The species Cotinus obovatus (americanus), native from Alabama to Texas, is only hardy to zone 5 but I know of an old one in Boulder that is 16’x18’. The flowers are not quite as showy as the European species, but the fall color is brilliant, turning vivid red, yellow, and orange. The main season leaf color for American Smoketree is an attractive rich blue-green. It likes our alkaline soils and is heat and drought tolerant, though it will grow faster and have better leaf color with once a week watering. This species can grow to 20’-25’ tall and has no serious insect or disease problems. The habit is loose, and can even be unkempt, so avoid over-fertilizing and over-watering. Keep any leggy growth shortened for beauty and strength, and/or remove some of the lowest branches to create a small tree look.

The other species, Cotinus coggygria (pronounced koe-gige-ri-a), is native to Europe and China. It is hardy to zone 4, grows like a big shrub to 10’-15’ and its showy, smoky pink flower panicles are 8” long or more.
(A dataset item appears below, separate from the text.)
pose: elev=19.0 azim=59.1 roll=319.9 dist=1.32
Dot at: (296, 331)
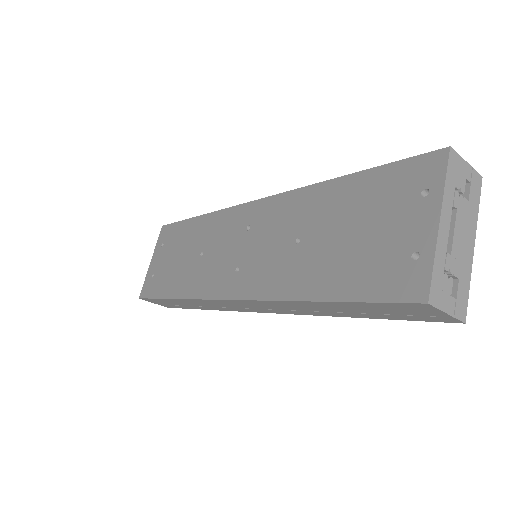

In truth, the individual flowers are insignificant little greenish yellow things that develop the attractive smoky effect when thousands of pinkish hairs elongate from the fading flowers. Like C. obovatus, it is adapted to dry, rocky soils, but will tolerate anything but wet soils. The books all say Smokebush wants full sun, but Dan Wise from Ft. Collins Wholesale Nursery says it looks best as an understory shrub in filtered shade. The form tends to be loose and can be improved with pruning.

Several varieties are available locally. ‘Grace’ is a hybrid between C. obovatus and C. coggygria ‘Velvet Cloak’. It can become a small tree to 20’ and is said to have leaves that are light red when young, turning blue-green. In my garden’s water-deprived conditions, the leaves are blue-green in its own shade and in full exposure, they are a dull purple edged and veined with cherry red. The pink smoky panicles can grow to 14” long and in fall the leaves turn luminous red, orange and yellow.

The most commonly available selection of C. coggygria is the very showy ‘Royal Purple’. Its foliage begins a rich maroon-red, becoming dark purple and turning a showy red-purple in fall. It makes a dramatic specimen or is effective as a background planting to highlight shorter plants with pink flowers or silver foliage. The flower panicles are also a purple red. If you can sacrifice the flowers, intensely vivid colored foliage can be produced by cutting the shrub to 4” each spring before it leafs out. It will then grow into an eye-catching 4’-5’ vase-shaped shrub.

 ‘Royal Purple’ will grow 10’-15’ tall and almost as wide. I have been growing this selection in a difficult spot for about ten years in full sun with only two waterings a year, and it is now 4’ tall and 3’ wide. It even looks good in July, making a splash of purple next to a Threeleaf Sumac.

Other selections available locally are ‘Young Lady’, selected for its ability to bloom even as a young plant, growing 8’x8’ with green foliage and turning orange/red in fall; and ‘Golden Spirit’, 8’x6’, with yellow/gold leaves that don’t scorch in sun unless grown too dry. It turns coral, gold, red and orange in fall. At least one of these varieties was available at Timberline, Echter’s, Harlequin’s Gardens, The Flower Bin and Nick’s. Many other selections and hybrids have been made.

This adaptable shrub/tree is drought tolerant, with colorful foliage and an ethereal smoky inflorescence. It was introduced to horticulture in the 1600s. It’s time we discovered it in Colorado.